30 Mar Recap C-Suite Roundtable – Looking Forward
On Tuesday, March 30, BEMA welcomed members for the first 2021 C-suite roundtable. Moderators Mike Pierce of The Austin Company and Jason Ward of AMF Bakery Systems led the discussion with special guest Robb MacKie of ABA.
In absence of the ability to gather in person at ABA’s believe in bakery convention, C-suite members were anxious to capture the pulse of the new administration.
Acknowledging continuing concerns around foodservice and instore, there is optimism of resiliency. This leaves the industry primed to take advantage of the connections and goodwill built with consumers over the past year. Vaccinations and stimulus relief will all play a role in encouraging consumers to get out and spend, but this will not address the looming changes of rising commodity costs and inflation on the horizon.
Optimism and Anxiety
The transition of power in Washington has left majorities in the House and Senate razor thin and issues of labor and workforce, environment, energy and sustainability now have added significance. MacKie predicted opportunities to work with the administration on nutrition and food safety and sharing the story of the industry’s sustainability efforts with zero-waste initiatives.
To keep pace with rapidly changing times that show no signs of slowing, it will also be important to accelerate the decision making process and adjust more quickly to consumer demands.
With nationwide improvements on the agenda of the new administration, the upcoming infrastructure bill will include a grab bag of initiatives, including strengthening the vulnerability of the grid and improving rural broadband. With conversations starting now, the bill could begin moving forward, with some bipartisanship support, toward summer or the end of the year, assuming the nation is on the backside of COVID.

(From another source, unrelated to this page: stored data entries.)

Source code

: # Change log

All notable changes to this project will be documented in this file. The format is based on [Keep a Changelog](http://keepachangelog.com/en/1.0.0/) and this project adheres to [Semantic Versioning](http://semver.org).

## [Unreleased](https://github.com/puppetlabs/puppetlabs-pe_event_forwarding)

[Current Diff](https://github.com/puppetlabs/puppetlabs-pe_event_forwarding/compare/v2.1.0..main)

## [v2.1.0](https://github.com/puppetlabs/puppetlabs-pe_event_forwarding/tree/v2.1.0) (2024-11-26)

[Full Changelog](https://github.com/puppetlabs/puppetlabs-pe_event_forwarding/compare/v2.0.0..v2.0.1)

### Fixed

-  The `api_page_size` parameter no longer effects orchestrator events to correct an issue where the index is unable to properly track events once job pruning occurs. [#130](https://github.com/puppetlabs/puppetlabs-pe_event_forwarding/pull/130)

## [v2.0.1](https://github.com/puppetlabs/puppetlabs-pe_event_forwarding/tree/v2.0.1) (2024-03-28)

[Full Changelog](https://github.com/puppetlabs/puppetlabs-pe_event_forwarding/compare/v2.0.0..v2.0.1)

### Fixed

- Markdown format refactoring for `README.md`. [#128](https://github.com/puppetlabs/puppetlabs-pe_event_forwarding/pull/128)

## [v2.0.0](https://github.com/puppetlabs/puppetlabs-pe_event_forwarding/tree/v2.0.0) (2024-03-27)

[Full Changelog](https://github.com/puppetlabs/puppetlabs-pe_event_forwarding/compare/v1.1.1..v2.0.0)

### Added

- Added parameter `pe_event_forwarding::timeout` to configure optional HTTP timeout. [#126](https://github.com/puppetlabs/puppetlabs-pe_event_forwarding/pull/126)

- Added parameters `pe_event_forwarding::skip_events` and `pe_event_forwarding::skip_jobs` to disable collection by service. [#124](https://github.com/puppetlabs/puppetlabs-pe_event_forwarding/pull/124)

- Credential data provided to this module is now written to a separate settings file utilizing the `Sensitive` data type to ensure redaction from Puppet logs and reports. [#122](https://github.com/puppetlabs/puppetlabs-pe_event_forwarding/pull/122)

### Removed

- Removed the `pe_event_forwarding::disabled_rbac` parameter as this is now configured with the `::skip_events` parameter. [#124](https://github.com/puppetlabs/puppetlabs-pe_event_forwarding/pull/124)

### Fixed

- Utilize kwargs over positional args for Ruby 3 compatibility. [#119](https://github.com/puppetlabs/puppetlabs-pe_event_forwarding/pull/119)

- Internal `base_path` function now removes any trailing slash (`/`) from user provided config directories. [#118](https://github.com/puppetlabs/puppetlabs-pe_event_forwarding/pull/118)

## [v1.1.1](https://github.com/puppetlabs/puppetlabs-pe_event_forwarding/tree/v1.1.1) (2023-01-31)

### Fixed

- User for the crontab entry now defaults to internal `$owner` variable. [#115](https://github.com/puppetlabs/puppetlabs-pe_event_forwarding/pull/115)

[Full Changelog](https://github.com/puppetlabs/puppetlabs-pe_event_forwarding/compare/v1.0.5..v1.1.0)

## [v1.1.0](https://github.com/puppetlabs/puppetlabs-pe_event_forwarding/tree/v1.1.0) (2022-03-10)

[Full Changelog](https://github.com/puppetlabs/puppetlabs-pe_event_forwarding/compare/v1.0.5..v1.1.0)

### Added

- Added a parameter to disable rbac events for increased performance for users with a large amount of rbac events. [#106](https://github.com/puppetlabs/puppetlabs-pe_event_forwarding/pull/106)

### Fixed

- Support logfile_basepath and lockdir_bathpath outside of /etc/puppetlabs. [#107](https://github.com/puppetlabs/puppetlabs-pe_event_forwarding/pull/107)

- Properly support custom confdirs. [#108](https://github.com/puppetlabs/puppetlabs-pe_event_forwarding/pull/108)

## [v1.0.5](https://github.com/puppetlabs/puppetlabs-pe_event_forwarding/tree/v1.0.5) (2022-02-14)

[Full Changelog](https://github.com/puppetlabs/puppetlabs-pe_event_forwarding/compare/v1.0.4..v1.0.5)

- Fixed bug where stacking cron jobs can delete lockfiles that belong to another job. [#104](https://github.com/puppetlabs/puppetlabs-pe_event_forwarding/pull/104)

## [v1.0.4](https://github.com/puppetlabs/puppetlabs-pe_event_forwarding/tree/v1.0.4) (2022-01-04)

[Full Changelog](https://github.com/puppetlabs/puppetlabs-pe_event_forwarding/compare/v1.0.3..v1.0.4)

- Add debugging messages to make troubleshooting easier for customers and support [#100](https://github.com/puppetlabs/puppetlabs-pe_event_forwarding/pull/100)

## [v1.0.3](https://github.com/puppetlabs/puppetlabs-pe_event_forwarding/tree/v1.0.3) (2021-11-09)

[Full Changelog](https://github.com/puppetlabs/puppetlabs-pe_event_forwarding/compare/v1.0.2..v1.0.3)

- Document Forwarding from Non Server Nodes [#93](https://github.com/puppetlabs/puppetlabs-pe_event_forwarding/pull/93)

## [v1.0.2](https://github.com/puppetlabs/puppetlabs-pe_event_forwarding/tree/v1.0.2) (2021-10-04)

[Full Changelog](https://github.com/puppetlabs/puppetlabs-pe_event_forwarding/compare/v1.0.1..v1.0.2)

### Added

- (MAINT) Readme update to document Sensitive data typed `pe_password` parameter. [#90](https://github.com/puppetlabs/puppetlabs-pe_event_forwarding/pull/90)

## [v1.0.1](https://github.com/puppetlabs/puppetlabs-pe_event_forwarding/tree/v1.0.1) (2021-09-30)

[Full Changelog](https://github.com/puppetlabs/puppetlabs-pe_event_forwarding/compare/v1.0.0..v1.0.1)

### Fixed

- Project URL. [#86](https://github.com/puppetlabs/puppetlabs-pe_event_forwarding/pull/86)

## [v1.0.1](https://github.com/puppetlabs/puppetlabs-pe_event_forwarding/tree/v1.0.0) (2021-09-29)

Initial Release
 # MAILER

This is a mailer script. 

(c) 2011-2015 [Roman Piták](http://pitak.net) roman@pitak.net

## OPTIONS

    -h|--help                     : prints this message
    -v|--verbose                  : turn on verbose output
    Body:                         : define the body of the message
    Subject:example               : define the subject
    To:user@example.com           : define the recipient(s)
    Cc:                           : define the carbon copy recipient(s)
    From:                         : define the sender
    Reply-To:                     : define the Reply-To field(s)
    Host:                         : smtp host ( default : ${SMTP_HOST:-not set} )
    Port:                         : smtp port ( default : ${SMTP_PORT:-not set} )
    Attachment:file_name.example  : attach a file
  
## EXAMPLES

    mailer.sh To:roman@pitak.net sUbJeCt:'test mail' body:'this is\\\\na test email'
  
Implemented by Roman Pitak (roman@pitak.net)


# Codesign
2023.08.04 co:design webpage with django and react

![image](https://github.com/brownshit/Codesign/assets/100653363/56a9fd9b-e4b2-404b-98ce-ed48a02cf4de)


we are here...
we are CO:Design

Concerns are also on the rise with the continuing disruption of the global supply chain. Members shared stories of lumber costs tripling since last year and many continue to experience increasing delays on materials coming from Asia. In response, U.S.-based manufacturers are stepping up to help the industry find what they need now.
Innovation to Win
Anticipating that costs across the board will continue to rise, members inquired if innovation and automation will continue to chalk up wins regarding ROI. The answer being yes, with the caveat that adding automation also necessitates employees with a different skill set.
Organizations like Rockwell Automation are training the next generation of technology users with a 12-week course on controls. These training options are finding an increasing niche among bakers who look to fill critical positions. Members also shared difficulty in filling professional positions, and the growing pains of becoming more flexible regarding remote work.
Over the past year, relationships of all forms have become increasingly important as bakers and suppliers look to solve a variety of issues. For some, this means maintaining current relationships where there’s an existing trust factor while others have reached outside to build new bridges to fill existing gaps.
MacKie shared ABA has relied heavily over the past year on outside relationships, working through virtual media to make connections and tell the story of the industry. This has created opportunities to welcome different people and this process is currently in use to introduce new administration freshman to the industry.
In closing, now is the perfect time to meet consumers where they are and to work together to create ongoing positivity by connecting and growing the industry.